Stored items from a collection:
====
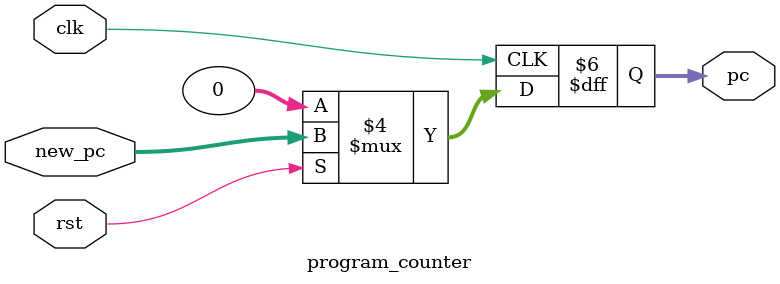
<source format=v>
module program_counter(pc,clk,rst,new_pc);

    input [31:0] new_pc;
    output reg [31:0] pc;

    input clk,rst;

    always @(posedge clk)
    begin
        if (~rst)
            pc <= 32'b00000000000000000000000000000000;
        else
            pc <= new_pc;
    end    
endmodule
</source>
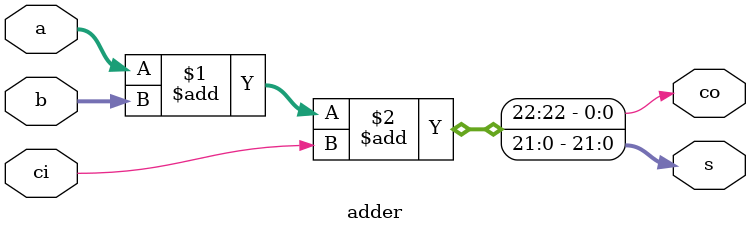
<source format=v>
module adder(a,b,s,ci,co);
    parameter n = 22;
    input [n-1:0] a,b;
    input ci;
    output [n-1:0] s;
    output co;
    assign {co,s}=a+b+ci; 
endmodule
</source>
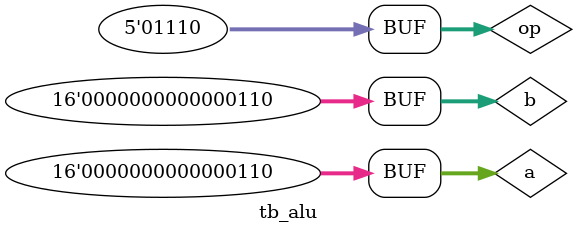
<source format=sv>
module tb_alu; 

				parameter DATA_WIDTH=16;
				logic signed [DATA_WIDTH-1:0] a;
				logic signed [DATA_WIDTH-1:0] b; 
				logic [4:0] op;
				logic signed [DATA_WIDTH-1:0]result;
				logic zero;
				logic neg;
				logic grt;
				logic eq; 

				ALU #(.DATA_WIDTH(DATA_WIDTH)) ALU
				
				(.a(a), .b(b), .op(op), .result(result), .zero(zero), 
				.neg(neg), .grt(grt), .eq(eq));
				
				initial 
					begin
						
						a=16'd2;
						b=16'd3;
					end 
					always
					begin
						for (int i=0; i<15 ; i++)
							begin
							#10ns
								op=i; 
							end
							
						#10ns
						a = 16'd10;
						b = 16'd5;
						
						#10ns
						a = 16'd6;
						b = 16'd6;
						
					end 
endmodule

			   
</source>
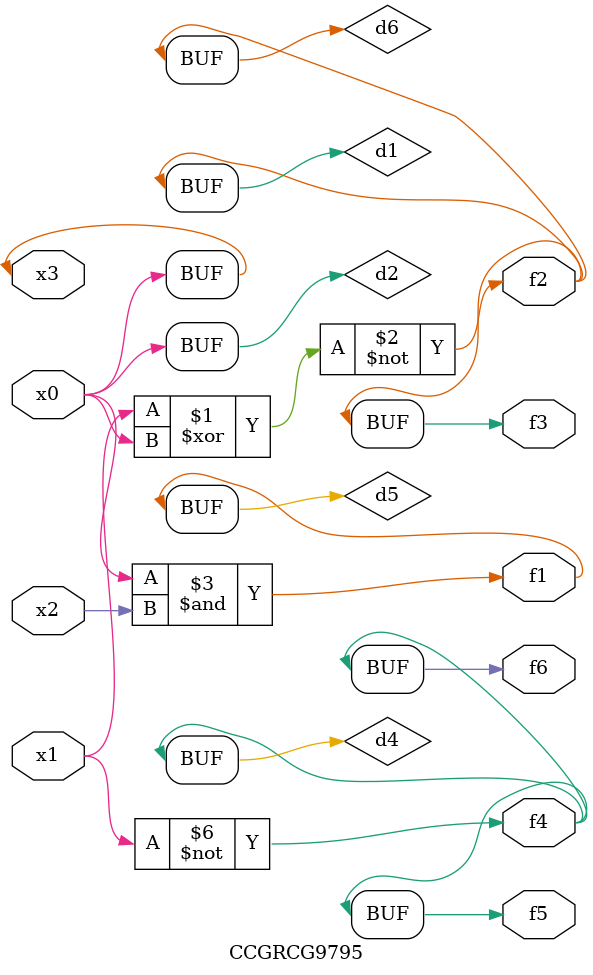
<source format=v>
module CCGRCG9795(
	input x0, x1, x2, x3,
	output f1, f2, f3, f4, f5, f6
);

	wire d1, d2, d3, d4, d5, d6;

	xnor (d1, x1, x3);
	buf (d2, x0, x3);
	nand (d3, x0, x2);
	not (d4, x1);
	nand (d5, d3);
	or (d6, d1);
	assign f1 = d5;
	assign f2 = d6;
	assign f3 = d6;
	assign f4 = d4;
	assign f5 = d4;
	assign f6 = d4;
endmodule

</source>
====
Write the lines out verbatim, from the one with "wire d1, d2, d3, d4, d5, d6;" through the last line of the entries, and stop there.

	wire d1, d2, d3, d4, d5, d6;

	xnor (d1, x1, x3);
	buf (d2, x0, x3);
	nand (d3, x0, x2);
	not (d4, x1);
	nand (d5, d3);
	or (d6, d1);
	assign f1 = d5;
	assign f2 = d6;
	assign f3 = d6;
	assign f4 = d4;
	assign f5 = d4;
	assign f6 = d4;
endmodule

</source>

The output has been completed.